The main bone of contention was the use of dissonance (jarring pitches, and especially ones that came out of the blue) as a way of grabbing the listener’s attention and highlighting the meaning of a text.
The author had just attended a performance of madrigals by an unspecified composer, that broke all kinds of rules that had been observed for hundreds of years. He considered it absolutely preposterous to have been subjected to such ‘shocking sounds’ that he considered ‘harsh and little pleasing to the ear.’
His letter got a lot of attention, but a mixed reaction. There were some who shared his opinion, especially if it had to do with religious music, where the main goal was to awe the listener as a way of glorifying God, and inspiring worship. But many others felt equally strongly, that life itself is messy and convoluted and music should be able to communicate all kinds of human experiences and emotions, a hallmark of Baroque Music.
The debate was fast and furious, and it took a while for the composer of the original madrigals to gather enough support and courage to step forward to take ownership and responsibility.

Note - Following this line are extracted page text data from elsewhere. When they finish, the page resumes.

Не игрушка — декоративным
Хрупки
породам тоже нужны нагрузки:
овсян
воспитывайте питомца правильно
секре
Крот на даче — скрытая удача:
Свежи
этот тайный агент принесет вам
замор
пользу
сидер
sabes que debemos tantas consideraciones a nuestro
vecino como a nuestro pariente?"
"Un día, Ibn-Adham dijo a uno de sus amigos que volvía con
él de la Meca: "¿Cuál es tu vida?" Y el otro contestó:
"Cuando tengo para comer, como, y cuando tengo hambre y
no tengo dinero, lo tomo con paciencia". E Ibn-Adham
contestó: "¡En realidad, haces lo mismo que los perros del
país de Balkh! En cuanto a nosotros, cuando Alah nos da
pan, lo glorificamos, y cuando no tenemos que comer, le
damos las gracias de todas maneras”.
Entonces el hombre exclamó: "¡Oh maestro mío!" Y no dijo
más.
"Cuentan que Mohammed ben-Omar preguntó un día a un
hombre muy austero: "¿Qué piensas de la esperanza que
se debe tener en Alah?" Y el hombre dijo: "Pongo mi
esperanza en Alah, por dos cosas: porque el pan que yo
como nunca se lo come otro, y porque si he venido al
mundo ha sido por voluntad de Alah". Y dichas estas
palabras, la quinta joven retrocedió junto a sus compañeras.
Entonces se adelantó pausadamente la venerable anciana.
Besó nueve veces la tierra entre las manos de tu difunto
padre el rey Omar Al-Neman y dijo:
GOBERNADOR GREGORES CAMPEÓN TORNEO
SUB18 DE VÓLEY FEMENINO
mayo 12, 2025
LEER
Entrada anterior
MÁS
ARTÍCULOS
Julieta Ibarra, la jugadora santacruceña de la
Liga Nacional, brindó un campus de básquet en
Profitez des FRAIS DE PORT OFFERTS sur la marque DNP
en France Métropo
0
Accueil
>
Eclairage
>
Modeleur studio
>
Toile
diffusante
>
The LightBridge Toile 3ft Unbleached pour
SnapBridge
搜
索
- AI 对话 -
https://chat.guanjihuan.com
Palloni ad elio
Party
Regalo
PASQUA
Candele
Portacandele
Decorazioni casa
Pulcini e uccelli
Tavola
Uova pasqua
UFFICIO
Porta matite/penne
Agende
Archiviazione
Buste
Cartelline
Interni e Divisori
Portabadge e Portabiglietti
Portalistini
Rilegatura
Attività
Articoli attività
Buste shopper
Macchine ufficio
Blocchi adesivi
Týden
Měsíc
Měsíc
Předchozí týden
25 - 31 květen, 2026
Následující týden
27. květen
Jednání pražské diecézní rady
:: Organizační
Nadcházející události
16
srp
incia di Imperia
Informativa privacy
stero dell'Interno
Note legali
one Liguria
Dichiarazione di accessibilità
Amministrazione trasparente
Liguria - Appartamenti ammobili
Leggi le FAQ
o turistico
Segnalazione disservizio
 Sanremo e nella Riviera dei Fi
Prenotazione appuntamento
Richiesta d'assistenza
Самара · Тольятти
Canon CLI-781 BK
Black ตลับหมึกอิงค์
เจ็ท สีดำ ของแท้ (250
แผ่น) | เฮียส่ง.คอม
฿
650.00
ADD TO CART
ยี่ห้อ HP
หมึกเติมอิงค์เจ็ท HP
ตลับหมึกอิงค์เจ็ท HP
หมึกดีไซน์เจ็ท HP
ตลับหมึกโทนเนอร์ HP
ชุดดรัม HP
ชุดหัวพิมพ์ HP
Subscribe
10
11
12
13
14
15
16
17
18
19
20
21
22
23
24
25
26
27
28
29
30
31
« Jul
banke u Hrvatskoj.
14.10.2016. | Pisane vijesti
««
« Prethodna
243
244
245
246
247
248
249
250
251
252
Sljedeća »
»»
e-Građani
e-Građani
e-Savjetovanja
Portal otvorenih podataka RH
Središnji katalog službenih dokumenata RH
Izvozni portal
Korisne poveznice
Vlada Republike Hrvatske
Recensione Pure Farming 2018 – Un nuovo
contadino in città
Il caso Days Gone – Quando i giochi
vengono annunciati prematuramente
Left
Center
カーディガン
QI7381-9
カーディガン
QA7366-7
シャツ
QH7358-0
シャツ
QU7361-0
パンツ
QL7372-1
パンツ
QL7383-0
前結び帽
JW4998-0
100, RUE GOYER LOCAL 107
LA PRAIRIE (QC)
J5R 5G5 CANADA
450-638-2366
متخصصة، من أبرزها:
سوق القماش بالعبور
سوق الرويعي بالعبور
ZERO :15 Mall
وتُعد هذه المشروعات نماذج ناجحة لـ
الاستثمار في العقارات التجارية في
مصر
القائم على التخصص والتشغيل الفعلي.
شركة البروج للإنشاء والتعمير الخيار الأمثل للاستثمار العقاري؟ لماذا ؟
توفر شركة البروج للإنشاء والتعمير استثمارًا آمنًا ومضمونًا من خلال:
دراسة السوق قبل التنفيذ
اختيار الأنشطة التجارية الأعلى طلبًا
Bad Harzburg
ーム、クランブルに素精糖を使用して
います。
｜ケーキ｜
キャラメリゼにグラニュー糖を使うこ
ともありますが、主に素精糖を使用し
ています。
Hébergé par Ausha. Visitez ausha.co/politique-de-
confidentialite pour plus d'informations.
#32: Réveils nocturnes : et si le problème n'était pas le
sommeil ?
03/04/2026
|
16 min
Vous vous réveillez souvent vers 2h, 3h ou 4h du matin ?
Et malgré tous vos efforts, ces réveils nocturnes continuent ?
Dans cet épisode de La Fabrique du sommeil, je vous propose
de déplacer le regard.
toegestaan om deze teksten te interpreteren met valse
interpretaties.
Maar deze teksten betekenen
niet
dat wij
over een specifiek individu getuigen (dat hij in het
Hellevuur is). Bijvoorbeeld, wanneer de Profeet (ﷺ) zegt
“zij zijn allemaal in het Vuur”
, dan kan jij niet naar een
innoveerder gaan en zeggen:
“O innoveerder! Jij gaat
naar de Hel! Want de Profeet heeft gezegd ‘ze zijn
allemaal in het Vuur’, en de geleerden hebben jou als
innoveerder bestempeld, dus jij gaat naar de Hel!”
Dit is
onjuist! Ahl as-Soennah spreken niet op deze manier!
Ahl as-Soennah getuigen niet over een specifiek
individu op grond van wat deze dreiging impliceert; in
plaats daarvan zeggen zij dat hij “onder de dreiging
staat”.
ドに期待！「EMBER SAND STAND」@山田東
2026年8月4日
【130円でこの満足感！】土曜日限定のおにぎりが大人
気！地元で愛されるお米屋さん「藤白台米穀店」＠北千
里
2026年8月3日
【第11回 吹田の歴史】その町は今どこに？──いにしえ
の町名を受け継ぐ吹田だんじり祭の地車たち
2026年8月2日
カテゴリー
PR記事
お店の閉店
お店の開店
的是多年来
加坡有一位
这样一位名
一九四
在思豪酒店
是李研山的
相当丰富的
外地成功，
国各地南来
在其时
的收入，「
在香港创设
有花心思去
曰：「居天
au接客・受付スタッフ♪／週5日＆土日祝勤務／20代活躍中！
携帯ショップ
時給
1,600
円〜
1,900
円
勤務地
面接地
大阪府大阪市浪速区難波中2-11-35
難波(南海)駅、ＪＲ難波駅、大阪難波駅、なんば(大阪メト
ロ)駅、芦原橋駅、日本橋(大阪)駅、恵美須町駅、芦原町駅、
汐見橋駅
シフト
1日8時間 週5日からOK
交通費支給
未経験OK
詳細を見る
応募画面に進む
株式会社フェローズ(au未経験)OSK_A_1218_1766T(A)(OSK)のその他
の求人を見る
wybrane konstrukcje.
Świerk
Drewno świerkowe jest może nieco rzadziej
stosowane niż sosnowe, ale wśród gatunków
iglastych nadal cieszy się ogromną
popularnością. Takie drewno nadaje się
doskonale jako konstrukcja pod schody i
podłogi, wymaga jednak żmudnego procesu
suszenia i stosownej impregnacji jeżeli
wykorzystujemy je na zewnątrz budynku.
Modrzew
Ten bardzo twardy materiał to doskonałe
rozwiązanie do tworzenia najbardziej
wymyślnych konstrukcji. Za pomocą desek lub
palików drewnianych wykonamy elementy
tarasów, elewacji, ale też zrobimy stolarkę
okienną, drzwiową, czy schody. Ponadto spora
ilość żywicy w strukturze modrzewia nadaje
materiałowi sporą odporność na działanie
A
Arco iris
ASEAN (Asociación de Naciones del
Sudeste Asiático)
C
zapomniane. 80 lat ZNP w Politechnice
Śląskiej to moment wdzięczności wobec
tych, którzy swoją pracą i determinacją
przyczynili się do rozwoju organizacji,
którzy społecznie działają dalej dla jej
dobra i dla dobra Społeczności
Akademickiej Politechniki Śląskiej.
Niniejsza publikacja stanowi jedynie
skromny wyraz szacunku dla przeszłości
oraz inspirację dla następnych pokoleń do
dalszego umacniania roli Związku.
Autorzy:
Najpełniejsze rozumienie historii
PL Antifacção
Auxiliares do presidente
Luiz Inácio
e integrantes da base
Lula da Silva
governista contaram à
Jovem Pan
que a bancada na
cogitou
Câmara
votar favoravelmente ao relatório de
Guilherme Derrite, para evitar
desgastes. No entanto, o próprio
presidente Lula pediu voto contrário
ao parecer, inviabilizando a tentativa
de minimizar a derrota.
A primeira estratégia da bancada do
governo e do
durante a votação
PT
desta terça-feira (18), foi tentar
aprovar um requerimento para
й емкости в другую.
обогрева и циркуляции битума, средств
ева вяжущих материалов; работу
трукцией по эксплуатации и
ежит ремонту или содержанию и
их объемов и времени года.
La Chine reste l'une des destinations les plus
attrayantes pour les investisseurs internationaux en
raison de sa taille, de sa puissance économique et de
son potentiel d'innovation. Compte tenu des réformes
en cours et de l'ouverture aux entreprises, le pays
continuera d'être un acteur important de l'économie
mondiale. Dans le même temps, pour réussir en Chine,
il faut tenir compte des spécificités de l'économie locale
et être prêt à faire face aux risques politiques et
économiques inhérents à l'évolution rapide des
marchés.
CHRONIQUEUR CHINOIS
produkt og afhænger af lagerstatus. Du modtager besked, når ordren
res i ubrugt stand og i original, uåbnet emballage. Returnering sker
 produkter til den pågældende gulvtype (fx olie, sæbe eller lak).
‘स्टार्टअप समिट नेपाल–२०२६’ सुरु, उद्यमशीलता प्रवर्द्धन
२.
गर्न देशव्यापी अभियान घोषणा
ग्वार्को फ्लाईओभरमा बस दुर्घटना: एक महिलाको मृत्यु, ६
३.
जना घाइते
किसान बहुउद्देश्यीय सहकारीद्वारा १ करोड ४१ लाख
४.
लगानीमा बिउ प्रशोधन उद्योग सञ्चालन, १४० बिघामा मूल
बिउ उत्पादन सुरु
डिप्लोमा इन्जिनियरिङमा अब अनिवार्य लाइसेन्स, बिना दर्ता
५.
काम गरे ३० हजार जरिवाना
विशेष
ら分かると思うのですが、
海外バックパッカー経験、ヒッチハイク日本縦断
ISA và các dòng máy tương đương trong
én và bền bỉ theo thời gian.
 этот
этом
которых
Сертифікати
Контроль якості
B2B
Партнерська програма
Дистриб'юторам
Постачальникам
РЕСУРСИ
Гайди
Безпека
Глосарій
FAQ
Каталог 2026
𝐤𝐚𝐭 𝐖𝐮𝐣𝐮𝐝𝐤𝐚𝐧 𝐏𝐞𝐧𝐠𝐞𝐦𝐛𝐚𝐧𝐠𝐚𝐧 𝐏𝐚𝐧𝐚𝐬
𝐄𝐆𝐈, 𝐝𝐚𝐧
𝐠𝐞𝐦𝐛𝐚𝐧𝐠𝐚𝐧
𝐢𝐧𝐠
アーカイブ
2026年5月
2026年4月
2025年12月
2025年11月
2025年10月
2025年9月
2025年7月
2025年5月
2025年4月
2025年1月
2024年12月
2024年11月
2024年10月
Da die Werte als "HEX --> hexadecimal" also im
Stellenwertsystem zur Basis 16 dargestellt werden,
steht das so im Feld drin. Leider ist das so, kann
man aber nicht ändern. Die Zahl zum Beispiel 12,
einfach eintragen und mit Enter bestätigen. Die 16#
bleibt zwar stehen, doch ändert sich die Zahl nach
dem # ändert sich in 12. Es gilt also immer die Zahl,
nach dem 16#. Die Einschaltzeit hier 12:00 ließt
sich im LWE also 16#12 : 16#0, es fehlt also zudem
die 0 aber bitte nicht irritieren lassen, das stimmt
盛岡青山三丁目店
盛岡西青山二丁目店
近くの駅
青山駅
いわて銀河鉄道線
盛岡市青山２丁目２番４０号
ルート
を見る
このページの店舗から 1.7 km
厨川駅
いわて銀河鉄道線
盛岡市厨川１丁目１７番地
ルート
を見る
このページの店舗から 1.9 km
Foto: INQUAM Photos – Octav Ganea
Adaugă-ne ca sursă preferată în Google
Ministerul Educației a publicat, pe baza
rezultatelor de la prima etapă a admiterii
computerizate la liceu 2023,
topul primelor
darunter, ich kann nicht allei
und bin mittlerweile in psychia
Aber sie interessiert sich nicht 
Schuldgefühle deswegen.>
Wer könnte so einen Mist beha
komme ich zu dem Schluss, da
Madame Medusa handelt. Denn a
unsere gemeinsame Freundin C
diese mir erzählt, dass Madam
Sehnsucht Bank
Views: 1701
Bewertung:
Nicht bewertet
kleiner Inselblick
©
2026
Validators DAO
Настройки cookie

But in 1607, Claudio Monteverdi did exactly that, saying that his compositional style was intentional, and created to ‘satisfy both the mind, and the senses.’ Monteverdi described the old style as one that focused on a perfection of harmony, whereas the new style centred on melody, and ‘makes words the mistress of harmony.’
Though Monteverdi’s use of dissonance might seem somewhat tame to 21st century ears, his was a novel approach at the time. It established a clear perception of ‘melody’ vs ‘accompaniment’ that in Monteverdi’s words ‘built upon the foundation of truth.’ This approach has opened the door for an ever-richer harmonic language and palette, that has only continued to expand in music of all types over the last 400 years.